### Task:
The response should be the lines of the data, starting at the first and ending at the one that contains "left knee: (589, 490)", copied without change.

Data items

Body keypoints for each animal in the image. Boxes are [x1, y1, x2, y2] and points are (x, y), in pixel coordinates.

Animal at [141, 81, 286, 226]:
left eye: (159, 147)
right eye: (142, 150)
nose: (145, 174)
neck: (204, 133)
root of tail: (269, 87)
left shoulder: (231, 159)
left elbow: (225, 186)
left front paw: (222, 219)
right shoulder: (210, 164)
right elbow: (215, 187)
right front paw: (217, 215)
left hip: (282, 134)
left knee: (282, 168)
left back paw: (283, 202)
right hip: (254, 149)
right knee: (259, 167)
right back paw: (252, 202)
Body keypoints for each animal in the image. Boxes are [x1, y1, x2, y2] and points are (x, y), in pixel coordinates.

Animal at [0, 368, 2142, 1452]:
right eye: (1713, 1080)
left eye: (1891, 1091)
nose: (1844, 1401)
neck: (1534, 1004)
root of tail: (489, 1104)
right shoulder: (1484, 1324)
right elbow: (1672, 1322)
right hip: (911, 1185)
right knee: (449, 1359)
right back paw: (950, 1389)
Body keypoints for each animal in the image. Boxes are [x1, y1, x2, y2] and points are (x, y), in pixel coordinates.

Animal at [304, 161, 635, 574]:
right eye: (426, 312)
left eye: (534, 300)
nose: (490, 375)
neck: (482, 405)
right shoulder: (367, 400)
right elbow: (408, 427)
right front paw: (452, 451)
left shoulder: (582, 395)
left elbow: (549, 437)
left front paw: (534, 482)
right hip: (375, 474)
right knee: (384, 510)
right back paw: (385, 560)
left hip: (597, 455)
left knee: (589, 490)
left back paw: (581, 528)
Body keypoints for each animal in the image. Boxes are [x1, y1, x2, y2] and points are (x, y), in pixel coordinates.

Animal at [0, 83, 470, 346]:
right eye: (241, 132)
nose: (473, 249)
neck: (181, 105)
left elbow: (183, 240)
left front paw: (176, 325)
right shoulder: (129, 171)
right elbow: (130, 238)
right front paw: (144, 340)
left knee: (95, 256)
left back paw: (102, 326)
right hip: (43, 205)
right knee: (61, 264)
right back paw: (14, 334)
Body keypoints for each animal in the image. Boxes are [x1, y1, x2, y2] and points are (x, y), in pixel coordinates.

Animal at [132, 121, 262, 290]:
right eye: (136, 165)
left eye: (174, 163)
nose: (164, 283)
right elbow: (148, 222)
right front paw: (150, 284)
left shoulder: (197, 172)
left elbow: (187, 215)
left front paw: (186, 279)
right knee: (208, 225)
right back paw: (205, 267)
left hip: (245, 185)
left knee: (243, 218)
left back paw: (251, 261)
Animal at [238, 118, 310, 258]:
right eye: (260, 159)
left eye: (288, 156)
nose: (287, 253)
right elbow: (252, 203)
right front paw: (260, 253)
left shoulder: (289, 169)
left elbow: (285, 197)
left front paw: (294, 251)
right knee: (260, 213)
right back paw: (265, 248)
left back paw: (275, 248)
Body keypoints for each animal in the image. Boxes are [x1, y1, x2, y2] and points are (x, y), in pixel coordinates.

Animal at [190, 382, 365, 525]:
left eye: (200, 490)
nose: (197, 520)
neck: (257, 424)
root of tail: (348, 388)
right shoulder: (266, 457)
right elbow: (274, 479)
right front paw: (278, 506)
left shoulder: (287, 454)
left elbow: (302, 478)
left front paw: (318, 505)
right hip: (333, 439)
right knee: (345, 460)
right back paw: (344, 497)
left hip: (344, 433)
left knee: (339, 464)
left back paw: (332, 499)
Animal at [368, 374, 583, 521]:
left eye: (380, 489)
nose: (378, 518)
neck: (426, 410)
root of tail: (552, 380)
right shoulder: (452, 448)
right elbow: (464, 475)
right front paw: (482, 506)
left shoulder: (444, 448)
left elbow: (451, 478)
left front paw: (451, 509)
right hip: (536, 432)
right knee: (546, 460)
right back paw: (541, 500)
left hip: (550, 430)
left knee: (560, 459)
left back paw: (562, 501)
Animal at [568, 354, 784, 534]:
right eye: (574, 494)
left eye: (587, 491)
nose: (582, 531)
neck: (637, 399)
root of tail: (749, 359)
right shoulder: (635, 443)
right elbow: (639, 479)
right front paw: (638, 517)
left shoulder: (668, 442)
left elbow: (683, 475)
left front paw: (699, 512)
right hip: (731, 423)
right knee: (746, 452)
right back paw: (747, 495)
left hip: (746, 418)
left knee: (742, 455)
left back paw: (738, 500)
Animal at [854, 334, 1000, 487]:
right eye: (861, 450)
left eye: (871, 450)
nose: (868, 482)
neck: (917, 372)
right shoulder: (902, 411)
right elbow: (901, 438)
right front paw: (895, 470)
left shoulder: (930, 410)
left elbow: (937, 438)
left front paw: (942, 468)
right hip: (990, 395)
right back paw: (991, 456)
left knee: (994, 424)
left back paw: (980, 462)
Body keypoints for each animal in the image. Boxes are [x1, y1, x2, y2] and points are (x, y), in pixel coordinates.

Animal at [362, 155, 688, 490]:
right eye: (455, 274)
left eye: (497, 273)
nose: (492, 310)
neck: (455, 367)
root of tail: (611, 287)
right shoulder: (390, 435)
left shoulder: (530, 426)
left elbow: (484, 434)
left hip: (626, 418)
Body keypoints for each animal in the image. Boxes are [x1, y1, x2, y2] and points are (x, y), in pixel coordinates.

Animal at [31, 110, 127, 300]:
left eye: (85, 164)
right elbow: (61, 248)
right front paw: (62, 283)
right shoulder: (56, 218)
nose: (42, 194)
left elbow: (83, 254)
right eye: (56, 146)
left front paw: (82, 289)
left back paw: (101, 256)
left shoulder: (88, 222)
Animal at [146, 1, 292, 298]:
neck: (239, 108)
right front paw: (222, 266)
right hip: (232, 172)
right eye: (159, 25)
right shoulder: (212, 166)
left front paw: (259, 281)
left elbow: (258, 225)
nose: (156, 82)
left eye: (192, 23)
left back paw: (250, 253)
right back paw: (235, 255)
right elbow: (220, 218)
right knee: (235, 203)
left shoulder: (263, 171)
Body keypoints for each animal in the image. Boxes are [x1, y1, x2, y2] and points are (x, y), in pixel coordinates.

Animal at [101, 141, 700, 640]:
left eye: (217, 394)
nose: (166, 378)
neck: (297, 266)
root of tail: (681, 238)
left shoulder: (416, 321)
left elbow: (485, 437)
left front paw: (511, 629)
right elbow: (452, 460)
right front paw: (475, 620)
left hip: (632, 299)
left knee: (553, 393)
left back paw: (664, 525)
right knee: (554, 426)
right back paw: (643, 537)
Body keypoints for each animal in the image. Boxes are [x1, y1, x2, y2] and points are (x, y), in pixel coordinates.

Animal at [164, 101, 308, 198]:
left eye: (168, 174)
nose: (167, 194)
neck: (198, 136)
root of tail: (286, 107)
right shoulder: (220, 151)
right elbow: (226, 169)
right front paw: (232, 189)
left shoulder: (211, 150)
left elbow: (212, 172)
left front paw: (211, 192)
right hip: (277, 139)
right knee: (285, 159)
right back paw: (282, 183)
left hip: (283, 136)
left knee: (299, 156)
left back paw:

### Solved problem:
Body keypoints for each animal in the image. Boxes are [x1, y1, x2, y2] and points are (x, y), in pixel coordinates.

Animal at [141, 81, 286, 226]:
left eye: (159, 147)
right eye: (142, 150)
nose: (145, 174)
neck: (204, 133)
root of tail: (269, 87)
left shoulder: (231, 159)
left elbow: (225, 186)
left front paw: (222, 219)
right shoulder: (210, 164)
right elbow: (215, 187)
right front paw: (217, 215)
left hip: (282, 134)
left knee: (282, 168)
left back paw: (283, 202)
right hip: (254, 149)
right knee: (259, 167)
right back paw: (252, 202)
Body keypoints for each animal in the image. Boxes are [x1, y1, x2, y2] and points are (x, y), in pixel coordinates.

Animal at [0, 368, 2142, 1452]:
right eye: (1713, 1080)
left eye: (1891, 1091)
nose: (1844, 1401)
neck: (1534, 1004)
root of tail: (489, 1104)
right shoulder: (1484, 1324)
right elbow: (1672, 1322)
right hip: (911, 1185)
right knee: (449, 1359)
right back paw: (950, 1389)
Body keypoints for each animal in the image. Boxes are [x1, y1, x2, y2] and points are (x, y), in pixel coordinates.

Animal at [304, 161, 635, 574]:
right eye: (426, 312)
left eye: (534, 300)
nose: (490, 375)
neck: (482, 405)
right shoulder: (367, 400)
right elbow: (408, 427)
right front paw: (452, 451)
left shoulder: (582, 395)
left elbow: (549, 437)
left front paw: (534, 482)
right hip: (375, 474)
right knee: (384, 510)
right back paw: (385, 560)
left hip: (597, 455)
left knee: (589, 490)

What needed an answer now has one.